Kahlan let out a measured, exasperated breath. She had no argument for such a preposterous notion. It was no wonder he hadn’t told her the full extent of his theory. She had been thinking, when he said the races were tracking them, that probably a web had been cast and then some event had triggered it—most likely Cara’s innocent touch—and that spell had then attached to them, causing the races to follow that marker of magic. Then, as Jennsen had suggested, someone was simply watching where the races were in order to get a pretty good idea of where Richard and Kahlan were. Kahlan had thought of it in terms of the way Darken Rahl had once hooked a tracer cloud to Richard in order to know where they were. Richard wasn’t thinking in terms of what had happened before; he was looking at it through the prism of a Seeker
.
There were still a number of things about Richard’s notion that didn’t make sense to her, but she knew better than to discount what he thought simply because she had never heard of such a thing before.
“Maybe it’s not a ‘he,’” she finally said. “Maybe it’s a she. Maybe a Sister of the Dark.”
Richard gave her another look, but this one was more worry than anything else. “Whoever it is—whatever it is—I don’t think it can be anything good.”
Kahlan couldn’t argue that much of it, but still, she couldn’t reconcile such a notion. “Well, let’s say it’s like you think it is—that we spotted him spying on us, by accident. Why did the races then attack us?”
Dust rose from Richard’s boot as he casually kicked a small stone. “I don’t know. Maybe he was just angry that he’d given himself away.”
“He was angry, so he had the races kill Betty’s kids? And attack you?”
Richard shrugged. “I’m just guessing because you asked; I’m not saying I think it’s so.” The long feathers, bloodred at their base, turning to a dark gray and then to inky black at the tip, ruffled in the gusts of wind.
As he thought it over, his tone turned more speculative. “It could even be that whoever it was using the races to watch us had nothing at all to do with the attack. Maybe the races decided to attack on their own.”
“They simply took the reins from whoever it was that was taking them for the ride?”
“Maybe. Maybe he can send them to us so he can have a peek at where we are, where we’re going, but can’t control them much more than that.”

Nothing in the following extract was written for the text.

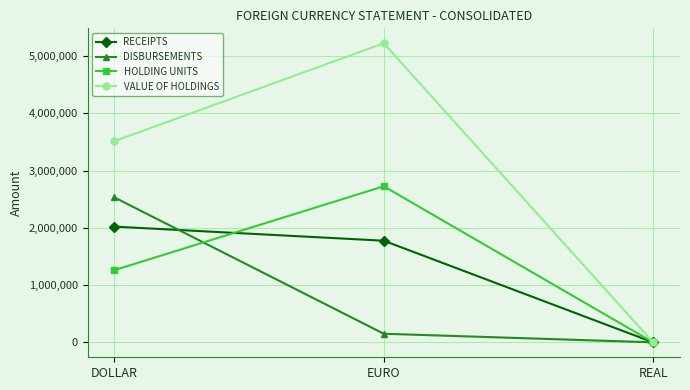

True or false: DISBURSEMENTS has a value of 1047278 at DOLLAR.

False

In frustration, Kahlan let out a sigh. “Richard,” she said, unable to hold back her doubts, “I know a good deal about all sorts of magic and I’ve never heard of anything like this being possible.”
Richard leaned close, again taking her in with those arresting gray eyes of his. “You know about all sorts of things magic from the Midlands. Maybe down here they have something you never encountered before. After all, had you ever heard of a dream walker before we encountered Jagang? Or even thought such a thing was possible?”